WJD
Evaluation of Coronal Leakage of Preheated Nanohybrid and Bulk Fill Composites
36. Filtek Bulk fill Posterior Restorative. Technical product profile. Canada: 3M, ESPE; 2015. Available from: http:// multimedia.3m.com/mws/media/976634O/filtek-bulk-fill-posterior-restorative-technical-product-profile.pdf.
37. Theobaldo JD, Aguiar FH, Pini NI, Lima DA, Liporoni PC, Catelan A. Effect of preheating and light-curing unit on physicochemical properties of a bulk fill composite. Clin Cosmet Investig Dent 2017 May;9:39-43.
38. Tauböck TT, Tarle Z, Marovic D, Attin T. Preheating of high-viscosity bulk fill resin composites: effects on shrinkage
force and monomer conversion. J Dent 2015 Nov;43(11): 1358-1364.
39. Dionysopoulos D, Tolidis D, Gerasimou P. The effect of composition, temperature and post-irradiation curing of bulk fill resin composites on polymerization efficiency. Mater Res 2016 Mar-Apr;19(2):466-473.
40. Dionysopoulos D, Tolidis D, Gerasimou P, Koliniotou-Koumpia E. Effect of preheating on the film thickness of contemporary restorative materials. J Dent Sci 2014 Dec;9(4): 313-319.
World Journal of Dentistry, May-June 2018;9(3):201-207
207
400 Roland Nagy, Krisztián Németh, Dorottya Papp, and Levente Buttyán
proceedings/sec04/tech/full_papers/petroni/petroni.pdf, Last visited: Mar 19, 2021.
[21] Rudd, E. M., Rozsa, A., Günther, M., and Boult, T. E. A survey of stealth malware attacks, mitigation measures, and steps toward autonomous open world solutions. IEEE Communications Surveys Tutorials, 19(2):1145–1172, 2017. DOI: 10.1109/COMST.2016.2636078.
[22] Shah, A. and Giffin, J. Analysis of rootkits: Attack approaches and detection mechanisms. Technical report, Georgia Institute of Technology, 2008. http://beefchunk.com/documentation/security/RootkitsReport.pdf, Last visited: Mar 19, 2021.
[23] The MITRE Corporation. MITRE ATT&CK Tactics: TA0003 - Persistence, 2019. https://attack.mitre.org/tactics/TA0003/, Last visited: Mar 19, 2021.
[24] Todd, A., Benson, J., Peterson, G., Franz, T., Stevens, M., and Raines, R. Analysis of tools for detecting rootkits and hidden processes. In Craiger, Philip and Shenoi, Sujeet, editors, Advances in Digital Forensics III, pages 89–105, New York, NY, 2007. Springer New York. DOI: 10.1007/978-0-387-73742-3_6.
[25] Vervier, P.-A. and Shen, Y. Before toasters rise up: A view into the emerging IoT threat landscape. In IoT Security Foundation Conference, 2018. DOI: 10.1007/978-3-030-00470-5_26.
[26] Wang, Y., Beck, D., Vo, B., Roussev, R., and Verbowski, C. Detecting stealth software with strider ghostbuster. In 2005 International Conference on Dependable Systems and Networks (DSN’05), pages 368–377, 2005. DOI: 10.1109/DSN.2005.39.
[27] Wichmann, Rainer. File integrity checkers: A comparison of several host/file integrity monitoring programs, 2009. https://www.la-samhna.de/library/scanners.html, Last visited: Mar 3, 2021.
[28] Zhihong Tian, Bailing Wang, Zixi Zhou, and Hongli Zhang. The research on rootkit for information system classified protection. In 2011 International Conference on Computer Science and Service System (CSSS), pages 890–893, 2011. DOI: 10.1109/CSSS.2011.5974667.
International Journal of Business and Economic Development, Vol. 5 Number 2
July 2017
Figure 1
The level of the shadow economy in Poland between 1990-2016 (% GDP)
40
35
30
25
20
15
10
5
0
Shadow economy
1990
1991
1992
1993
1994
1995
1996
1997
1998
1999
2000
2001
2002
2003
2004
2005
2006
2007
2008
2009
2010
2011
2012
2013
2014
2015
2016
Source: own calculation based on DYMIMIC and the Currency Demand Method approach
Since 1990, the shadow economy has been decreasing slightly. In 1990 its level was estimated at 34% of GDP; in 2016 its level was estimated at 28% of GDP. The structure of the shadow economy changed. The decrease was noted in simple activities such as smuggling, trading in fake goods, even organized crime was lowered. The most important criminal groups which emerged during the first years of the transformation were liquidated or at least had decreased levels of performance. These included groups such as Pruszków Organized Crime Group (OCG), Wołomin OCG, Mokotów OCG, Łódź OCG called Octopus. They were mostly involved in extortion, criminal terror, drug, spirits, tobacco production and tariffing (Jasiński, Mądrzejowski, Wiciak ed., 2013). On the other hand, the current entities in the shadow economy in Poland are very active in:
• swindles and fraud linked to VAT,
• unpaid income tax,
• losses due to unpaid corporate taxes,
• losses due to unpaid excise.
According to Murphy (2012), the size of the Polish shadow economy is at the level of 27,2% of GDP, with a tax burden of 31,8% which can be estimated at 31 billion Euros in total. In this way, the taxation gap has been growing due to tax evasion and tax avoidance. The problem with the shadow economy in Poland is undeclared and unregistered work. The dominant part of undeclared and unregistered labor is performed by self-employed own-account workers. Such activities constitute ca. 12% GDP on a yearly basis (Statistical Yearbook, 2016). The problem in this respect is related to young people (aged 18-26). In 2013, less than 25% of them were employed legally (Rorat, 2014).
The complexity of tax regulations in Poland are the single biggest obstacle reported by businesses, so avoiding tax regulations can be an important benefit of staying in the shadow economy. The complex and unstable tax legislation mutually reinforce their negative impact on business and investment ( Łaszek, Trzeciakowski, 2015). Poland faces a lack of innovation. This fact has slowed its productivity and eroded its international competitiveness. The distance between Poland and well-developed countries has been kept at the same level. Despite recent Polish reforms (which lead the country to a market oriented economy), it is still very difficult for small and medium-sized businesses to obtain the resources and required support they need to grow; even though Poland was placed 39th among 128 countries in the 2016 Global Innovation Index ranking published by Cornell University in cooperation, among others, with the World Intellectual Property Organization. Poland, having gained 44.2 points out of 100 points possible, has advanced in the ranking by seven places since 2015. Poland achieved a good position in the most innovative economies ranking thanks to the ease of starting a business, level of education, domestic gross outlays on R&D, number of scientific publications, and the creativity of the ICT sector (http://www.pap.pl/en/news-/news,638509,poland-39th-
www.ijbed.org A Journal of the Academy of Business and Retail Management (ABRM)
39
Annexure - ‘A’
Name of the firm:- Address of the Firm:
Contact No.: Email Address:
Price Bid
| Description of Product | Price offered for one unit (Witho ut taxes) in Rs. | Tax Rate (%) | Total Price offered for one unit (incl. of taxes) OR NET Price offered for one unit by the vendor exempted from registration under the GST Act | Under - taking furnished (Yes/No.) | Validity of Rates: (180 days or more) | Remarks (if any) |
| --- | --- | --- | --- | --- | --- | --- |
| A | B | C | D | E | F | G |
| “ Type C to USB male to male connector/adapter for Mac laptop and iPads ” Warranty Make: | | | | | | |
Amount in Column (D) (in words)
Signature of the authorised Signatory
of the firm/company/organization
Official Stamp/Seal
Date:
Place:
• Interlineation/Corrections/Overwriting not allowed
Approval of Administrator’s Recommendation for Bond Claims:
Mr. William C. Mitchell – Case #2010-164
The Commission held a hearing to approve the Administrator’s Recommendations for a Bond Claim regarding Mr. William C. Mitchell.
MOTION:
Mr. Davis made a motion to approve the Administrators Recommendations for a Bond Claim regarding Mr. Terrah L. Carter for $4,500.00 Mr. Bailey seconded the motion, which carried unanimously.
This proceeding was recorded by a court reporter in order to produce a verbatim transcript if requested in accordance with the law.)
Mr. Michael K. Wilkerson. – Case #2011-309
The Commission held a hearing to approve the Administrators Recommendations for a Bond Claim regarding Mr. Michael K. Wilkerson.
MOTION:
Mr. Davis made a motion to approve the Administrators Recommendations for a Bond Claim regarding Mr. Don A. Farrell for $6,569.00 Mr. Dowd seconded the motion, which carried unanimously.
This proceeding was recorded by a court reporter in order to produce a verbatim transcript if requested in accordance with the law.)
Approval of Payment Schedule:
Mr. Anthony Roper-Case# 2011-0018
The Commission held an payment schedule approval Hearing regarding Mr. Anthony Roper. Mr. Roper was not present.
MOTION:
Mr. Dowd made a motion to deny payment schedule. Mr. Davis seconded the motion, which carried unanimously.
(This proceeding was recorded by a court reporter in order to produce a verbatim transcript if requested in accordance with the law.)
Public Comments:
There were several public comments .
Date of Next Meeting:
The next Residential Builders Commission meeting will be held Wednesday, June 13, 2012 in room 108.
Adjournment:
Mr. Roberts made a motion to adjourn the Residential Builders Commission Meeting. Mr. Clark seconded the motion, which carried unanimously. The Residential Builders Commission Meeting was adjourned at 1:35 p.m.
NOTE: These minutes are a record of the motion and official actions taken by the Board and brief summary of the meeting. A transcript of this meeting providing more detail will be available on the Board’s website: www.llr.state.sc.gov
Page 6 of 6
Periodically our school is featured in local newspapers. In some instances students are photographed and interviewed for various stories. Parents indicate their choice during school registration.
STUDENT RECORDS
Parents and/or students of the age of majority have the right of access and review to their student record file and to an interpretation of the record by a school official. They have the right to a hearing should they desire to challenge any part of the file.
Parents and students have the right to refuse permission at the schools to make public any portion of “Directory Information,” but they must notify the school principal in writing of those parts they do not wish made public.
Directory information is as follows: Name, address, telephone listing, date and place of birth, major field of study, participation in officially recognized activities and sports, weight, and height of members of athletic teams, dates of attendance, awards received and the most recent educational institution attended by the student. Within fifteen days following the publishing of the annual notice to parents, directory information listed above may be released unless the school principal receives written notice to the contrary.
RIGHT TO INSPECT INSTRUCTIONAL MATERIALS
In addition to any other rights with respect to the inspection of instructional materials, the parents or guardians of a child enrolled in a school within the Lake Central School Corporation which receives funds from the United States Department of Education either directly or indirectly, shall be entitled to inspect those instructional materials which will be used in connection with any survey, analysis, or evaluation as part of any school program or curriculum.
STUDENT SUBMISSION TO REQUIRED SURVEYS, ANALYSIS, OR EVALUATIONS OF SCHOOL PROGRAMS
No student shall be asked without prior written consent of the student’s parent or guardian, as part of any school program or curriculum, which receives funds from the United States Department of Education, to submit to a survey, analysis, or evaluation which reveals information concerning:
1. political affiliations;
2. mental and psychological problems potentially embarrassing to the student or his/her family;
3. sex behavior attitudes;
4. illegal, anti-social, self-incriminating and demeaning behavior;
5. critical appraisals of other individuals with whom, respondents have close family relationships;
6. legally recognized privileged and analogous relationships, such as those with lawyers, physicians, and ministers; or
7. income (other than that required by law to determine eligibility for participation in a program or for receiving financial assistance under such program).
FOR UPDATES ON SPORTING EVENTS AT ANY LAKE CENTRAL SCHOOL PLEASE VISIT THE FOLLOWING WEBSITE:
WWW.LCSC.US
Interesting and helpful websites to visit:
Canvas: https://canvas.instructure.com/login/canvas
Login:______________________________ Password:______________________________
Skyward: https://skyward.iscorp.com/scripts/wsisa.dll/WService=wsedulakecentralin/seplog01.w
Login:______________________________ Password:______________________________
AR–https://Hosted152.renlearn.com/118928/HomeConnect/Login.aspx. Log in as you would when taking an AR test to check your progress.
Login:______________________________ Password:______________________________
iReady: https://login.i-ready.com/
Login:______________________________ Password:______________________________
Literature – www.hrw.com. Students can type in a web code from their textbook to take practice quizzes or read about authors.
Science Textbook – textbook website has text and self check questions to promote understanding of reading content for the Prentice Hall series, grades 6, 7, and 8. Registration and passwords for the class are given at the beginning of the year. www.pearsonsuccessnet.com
+-------+
(Requirement): Counting only lines that hold "unpaid", report how many there are in the records above, as a bare number.

(Your solution): 3